Devant la complexité d'une proposition comme celle de Mr. Nobody, il faut déconstruire le tout et en examiner les parties : Mr. Nobody est un film. Sur le temps, l'espace, la vie, les opportunités, les choix. Mr. Nobody ne s'intéresse pas à la vérité, car il a bien compris que la différence est minime entre ce qu'on se souvient d'avoir vécu et ce qu'on a véritablement vécu. Le cinéma permet souvent cette substitution des « souvenirs »; il permet de rêver, de laisser des personnages à qui il ne peut rien arriver vivre les choses à notre place et de se dire « si c'était moi, j'aurais... » après.
C'est l'histoire de Nemo Nobody. Il a peut-être choisi de rester sur cette gare d'Angleterre avec son père, ou il a peut-être choisi de partir avec sa mère pour l'Amérique. Cela aura influencé toute sa vie : la femme qu'il aura épousée, les enfants qu'il aura eus, son emploi. Le montage de Mr. Nobody s'octroie une quatrième dimension, celle des mondes possibles et propose en parallèle ces possibilités (qu'il a fallu réduire à trois cas d'espèce pour l'illustration). Mais l'inéquivalence des segments (les trois femmes ont une importance très variable dans le récit, ce qui va à l'encontre même de la proposition du film) démontre une première faiblesse. Car cette inéquivalence ouvre la porte aux comparaisons entre les récits : la jeune Juno Temple, délicieuse et énergique, vole la vedette à l'accablante Sarah Polley, stéréotypée au possible. Tant et si bien que certains récits paraissent moins « vrais », d'une certaine manière moins « plausibles » parce que moins « idéaux », et, cela aussi va à l'encontre de la proposition du film.
Mr. Nobody est un film comme devraient être tous les films : des explorations artistiques des émotions humaines. Un film qui ressemble parfois à une chanson de Pierre Lapointe par sa manière d'associer les images fortes entre elles pour qu'elles forment des émotions sans que cela ne soit obligatoirement rationnel, et qui se donne parfois des airs de The Fountain, d'Aronofsky ou de L'insoutenable légèreté de l'être, au niveau de la thématique.
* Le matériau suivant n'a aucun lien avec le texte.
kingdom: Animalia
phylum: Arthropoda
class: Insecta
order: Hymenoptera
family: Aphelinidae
Et s'il n'était pas mort, Alain Robbe-Grillet sentirait certainement des affinités avec ce projet qui a une vision propre au médium cinématographique de l'état d'exister. Voilà un grand risque, qui donne lieu à autant de scènes magnifiques que des lourdes répétitions frisant la prétention; l'effet papillon, vraiment? Des défauts, Mr. Nobody en a. Mais quand on a la chance de voir le cinéma...
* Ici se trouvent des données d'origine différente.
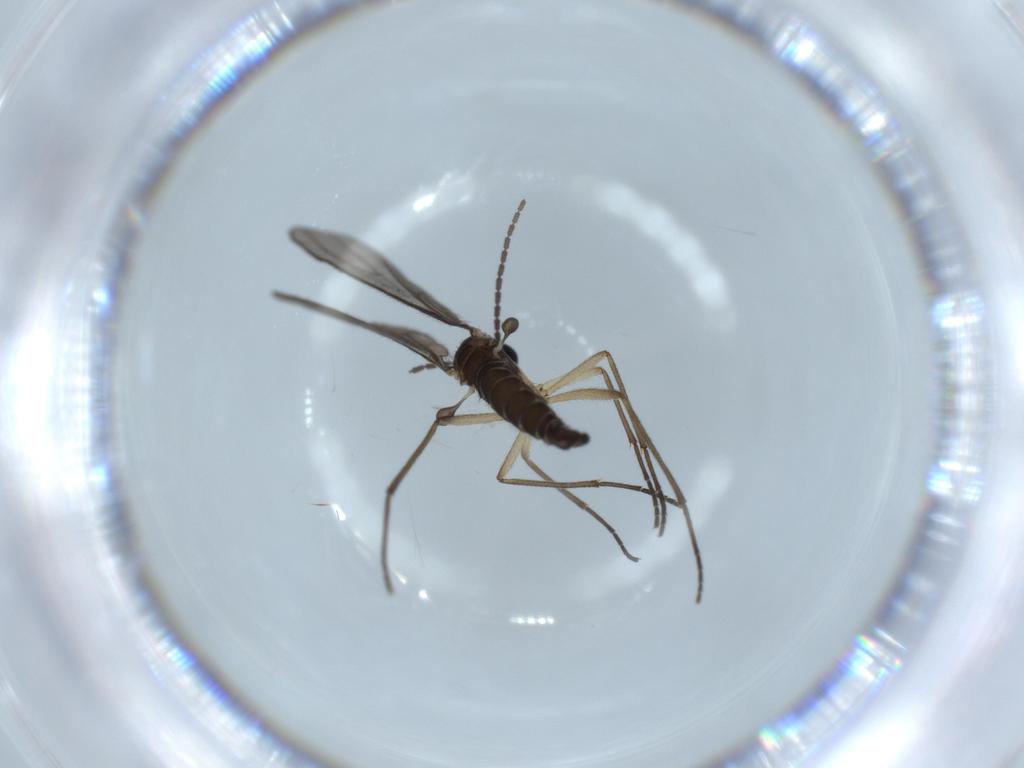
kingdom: Animalia
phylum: Arthropoda
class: Insecta
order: Diptera
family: Sciaridae
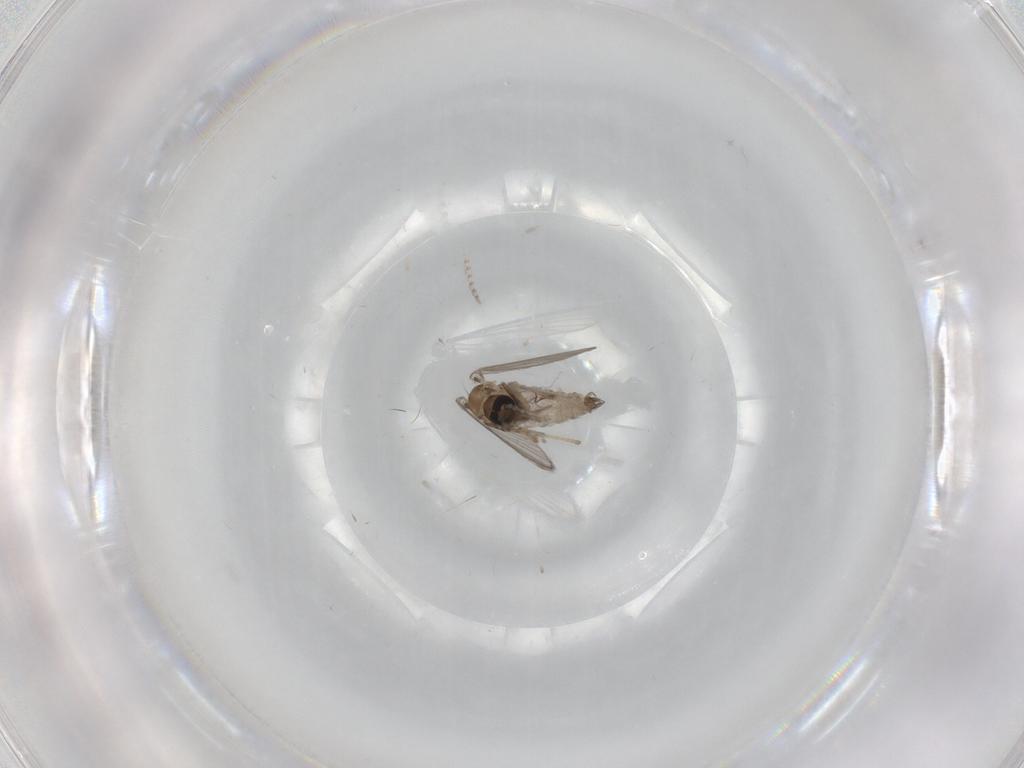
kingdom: Animalia
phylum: Arthropoda
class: Insecta
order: Diptera
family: Psychodidae
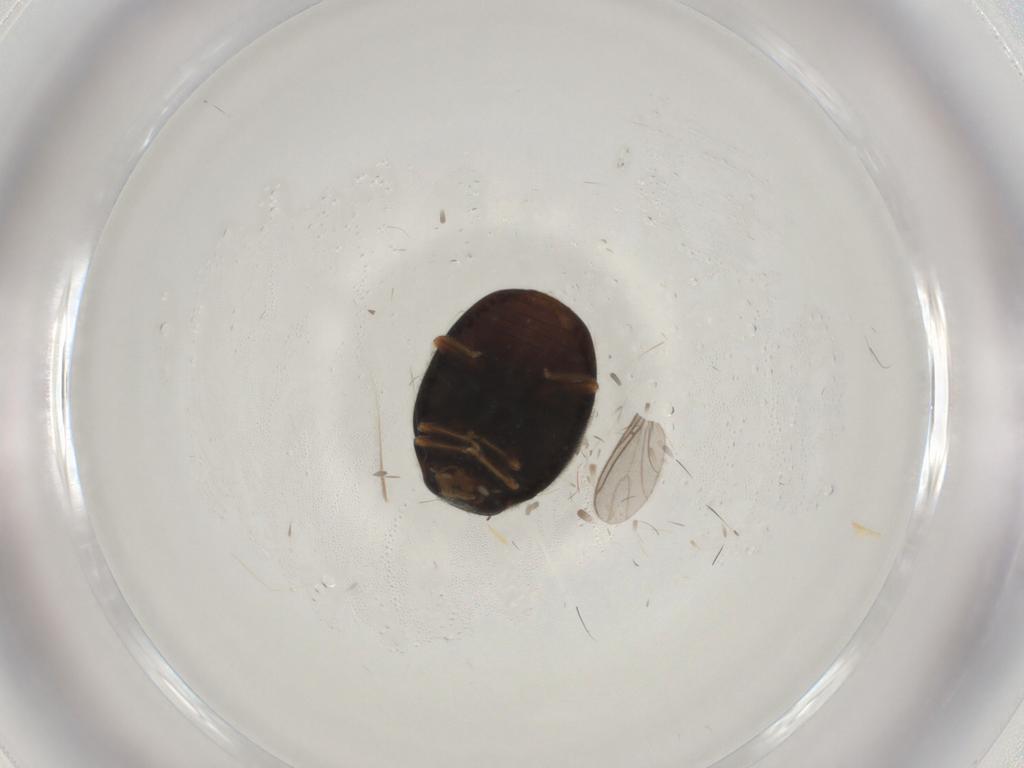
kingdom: Animalia
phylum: Arthropoda
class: Insecta
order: Coleoptera
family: Coccinellidae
Il existe un seul endroit où l'on peut recommencer sa vie, choisir à nouveau, expérimenter les effets de toutes les possibilités d'un choix. Où l'on peut être vieux et jeune. Un seul endroit où l'on peut expérimenter les effets du temps (ralentis, accélérés, répétitions), un seul endroit où l'on peut vivre en ayant conscience de vivre ce que l'on vit. Où la vie s'éteint en même temps que la lampe du projecteur. La réponse, à tout et pour tout, de tout temps, c'est le cinéma. Voilà qui est rassurant, en quelque sorte. Et puis, beau clin d'oeil, le film se termine sur une mort d'homme, le dernier humain mortel, et c'est la fin du monde. Mr. Nobody est un film. Ah! si j'étais un film.